«Le besoin de renouveau de la politique de cohésion urbaine répond à une nouvelle donne: celle d'une géographie de la pauvreté, qui recouvre aujourd'hui des réalités très différentes (banlieues, centres anciens paupérisés, anciennes cités industrielles) et qui appelle des modes d'intervention différenciés» (extrait du manifeste de la cohésion urbaine et sociale).
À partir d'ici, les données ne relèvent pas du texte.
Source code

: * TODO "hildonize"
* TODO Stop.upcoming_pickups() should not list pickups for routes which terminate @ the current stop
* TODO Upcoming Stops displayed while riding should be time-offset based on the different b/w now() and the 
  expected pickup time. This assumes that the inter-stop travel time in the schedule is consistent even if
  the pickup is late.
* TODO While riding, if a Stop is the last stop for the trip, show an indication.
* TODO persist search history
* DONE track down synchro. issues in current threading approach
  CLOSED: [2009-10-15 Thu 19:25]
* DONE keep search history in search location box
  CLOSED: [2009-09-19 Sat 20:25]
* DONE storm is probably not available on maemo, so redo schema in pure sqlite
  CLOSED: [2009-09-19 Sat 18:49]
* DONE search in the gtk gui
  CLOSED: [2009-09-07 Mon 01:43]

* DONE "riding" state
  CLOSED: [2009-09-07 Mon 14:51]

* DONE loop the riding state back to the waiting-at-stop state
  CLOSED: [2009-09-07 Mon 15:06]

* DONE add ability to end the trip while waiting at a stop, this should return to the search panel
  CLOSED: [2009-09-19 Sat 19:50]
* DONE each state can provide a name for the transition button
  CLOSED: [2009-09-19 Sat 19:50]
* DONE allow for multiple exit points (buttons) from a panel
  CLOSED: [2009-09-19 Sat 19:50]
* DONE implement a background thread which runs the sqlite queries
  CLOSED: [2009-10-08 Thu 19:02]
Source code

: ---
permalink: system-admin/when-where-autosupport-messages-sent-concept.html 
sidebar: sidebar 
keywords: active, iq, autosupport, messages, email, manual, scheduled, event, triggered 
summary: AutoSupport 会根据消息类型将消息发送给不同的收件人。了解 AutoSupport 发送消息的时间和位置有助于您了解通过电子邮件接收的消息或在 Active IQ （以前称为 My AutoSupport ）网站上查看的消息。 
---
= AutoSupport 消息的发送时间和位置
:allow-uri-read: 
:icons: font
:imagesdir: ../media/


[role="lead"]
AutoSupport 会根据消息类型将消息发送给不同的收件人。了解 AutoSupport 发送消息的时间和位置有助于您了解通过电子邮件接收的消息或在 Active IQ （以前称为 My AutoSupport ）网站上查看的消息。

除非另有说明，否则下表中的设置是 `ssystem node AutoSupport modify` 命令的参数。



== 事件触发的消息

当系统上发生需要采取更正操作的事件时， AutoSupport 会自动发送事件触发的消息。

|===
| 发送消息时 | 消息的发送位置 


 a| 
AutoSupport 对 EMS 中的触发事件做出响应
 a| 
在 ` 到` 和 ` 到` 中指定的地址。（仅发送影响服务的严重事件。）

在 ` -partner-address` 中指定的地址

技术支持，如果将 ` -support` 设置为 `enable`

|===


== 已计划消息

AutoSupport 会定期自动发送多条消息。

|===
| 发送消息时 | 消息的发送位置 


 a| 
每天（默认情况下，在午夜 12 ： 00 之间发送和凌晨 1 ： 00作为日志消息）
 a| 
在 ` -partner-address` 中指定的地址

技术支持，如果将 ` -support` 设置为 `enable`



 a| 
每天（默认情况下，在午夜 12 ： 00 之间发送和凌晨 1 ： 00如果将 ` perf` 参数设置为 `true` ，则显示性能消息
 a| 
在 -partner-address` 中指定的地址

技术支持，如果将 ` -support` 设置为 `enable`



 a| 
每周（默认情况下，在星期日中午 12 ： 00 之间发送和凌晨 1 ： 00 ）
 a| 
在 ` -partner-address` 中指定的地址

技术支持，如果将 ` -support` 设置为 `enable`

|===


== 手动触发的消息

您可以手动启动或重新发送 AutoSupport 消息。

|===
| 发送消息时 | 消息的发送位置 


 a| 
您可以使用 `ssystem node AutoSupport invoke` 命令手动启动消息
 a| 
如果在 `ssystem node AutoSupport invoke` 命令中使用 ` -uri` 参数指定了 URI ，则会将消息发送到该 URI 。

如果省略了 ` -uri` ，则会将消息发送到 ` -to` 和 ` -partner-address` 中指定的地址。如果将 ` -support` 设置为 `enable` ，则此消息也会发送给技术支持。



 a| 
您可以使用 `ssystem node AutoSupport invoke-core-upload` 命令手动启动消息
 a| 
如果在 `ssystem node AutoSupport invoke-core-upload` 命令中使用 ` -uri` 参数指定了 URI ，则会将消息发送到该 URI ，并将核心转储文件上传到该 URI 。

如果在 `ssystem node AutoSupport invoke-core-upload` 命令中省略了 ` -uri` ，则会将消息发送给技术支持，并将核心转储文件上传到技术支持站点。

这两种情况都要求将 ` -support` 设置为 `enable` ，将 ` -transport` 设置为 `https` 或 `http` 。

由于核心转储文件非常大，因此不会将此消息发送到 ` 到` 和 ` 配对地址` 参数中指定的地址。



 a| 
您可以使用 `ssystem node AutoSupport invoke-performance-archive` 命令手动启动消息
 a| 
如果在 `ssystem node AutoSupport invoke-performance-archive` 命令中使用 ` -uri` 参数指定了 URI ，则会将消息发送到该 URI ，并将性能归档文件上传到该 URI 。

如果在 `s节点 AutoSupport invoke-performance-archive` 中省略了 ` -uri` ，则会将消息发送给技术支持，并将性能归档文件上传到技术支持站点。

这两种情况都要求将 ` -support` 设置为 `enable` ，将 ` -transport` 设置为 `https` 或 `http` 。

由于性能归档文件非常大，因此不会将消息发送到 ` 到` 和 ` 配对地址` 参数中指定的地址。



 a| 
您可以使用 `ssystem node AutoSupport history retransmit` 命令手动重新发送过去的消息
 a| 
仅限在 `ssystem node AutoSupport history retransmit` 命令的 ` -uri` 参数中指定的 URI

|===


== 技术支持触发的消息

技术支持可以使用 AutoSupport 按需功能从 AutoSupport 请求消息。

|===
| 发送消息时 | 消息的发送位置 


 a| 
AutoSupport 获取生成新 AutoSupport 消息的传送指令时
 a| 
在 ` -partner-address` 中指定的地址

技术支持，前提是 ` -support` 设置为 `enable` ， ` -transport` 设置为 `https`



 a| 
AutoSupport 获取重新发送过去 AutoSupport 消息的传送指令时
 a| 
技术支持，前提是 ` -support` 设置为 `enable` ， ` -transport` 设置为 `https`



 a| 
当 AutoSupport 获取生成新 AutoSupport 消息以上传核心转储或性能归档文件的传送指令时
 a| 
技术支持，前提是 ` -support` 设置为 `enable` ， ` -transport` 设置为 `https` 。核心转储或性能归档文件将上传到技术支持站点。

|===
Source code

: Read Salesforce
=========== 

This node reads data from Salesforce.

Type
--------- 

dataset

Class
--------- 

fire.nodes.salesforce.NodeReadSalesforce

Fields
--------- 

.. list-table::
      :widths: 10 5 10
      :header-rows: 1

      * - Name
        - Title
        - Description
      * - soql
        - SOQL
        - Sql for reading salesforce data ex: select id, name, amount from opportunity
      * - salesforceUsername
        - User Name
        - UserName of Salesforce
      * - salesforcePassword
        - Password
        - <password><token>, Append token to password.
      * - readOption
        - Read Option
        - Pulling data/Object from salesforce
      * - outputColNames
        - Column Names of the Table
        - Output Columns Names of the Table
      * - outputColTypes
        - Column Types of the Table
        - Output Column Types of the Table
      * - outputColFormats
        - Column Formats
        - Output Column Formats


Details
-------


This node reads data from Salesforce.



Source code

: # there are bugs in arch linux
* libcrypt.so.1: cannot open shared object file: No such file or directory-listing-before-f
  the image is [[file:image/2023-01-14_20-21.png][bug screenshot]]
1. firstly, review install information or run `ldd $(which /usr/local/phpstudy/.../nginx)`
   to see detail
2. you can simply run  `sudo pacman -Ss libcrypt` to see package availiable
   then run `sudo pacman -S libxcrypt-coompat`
Très régulièrement pointée du doigt comme l'épicentre de la radicalité religieuse et de la délinquance, la banlieue est souvent perçue comme hors de la République. Certains y voient un territoire à reconquérir, comme Gérard Collomb, ministre de l'Intérieur, qui expliquait vouloir déployer sa police de sécurité du quotidien (PSQ), dans 60 quartiers de «reconquête républicaine». D'autres, un potentiel vivier de voix électorales, donc une population à choyer par des politiques parfois clientélistes. Néanmoins, reste un constat: l'échec relatif des différentes «politiques de la Ville» mises en place depuis les années 1980, malgré les sommes astronomiques englouties dans les différents plans de rénovation ou de sauvetage des banlieues: rien que pour la période 1989 à 2012, on parle de 90 milliards! 50 milliards d'euros de 1989 à 2002, puis 40 milliards supplémentaires avec le plan Borloo —déjà lui- de 2003 à 2012.
Malgré ses résultats plus que mitigés quand il était ministre de la Ville, Jean-Louis Borloo veut croire qu'il est l'homme de la situation et qu'il pourra vaincre cette spirale négative. Ce dernier, missionné par Emmanuel Macron en novembre 2017, a contribué à l'élaboration d'un grand plan pour les banlieues en collaboration avec France urbaine et l'Assemblée des communautés de France. Ce «Pacte de Dijon», présentée ce vendredi 6 avril à l'occasion des journées nationales France urbaine à Dijon, sonne, selon son porte-parole, comme la «dernière chance» ou plus modestement une énième tentative de créer une «meilleure cohésion urbaine et sociale».
Un des enjeux de ce «plan de bataille» est de redynamiser la politique de la Ville, qui se «trouve aujourd'hui en voie d'essoufflement et en quête de refondation», selon ses auteurs du manifeste, qui vont même plus loin. Ils affirment qu'elle «doit également faire face à de nouveaux phénomènes de repli communautaire et confessionnel qui transcendent la vie de nos territoires, se manifestent dans de nombreuses villes européennes, mais prennent, dans certains de nos quartiers populaires, une dimension préoccupante».
Ce pacte de Dijon a-t-il pour autant les moyens de ses ambitions et peut-il réellement faire renaître l'espoir dans les banlieues? Possible, mais il aura un coût très important. En effet, les propositions du «big-bang» de Jean-Louis Borloo s'élèvent à hauteur de 48 milliards d'euros. À titre de comparaison, le budget 2018 du ministère des Armées était, lui, de 34,4 milliards d'euros.
Des associations comme Ville et banlieue sont soulagées après ces différentes annonces comme en témoigne leur communiqué: «Il a raison: il faut mettre sur la table 50 nouveaux milliards pour la "qualité urbaine"; il faut un élan pour les mobilités, géographiques et professionnelles, et contre l'illettrisme et tout autant "l'illettronisme"; il faut que la réforme de l'apprentissage ne passe pas à côté des banlieues; la question des femmes et des mères des quartiers prioritaires dans l'espace public est un sujet majeur de travail; l'enjeu central, c'est la réconciliation nationale et il faut un big-bang institutionnel. Il n'est plus temps de faire des constats.»
Reste que pour l'instant ces différentes mesures ne sont qu'une série d'engagements. Les associations espèrent ainsi que les collectivités signeront le manifeste et que l'État s'impliquera. Si tant est que le problème soit soluble dans des lignes budgétaires, l'avenir des banlieues est donc, à nouveau, conditionné par une décision gouvernementale.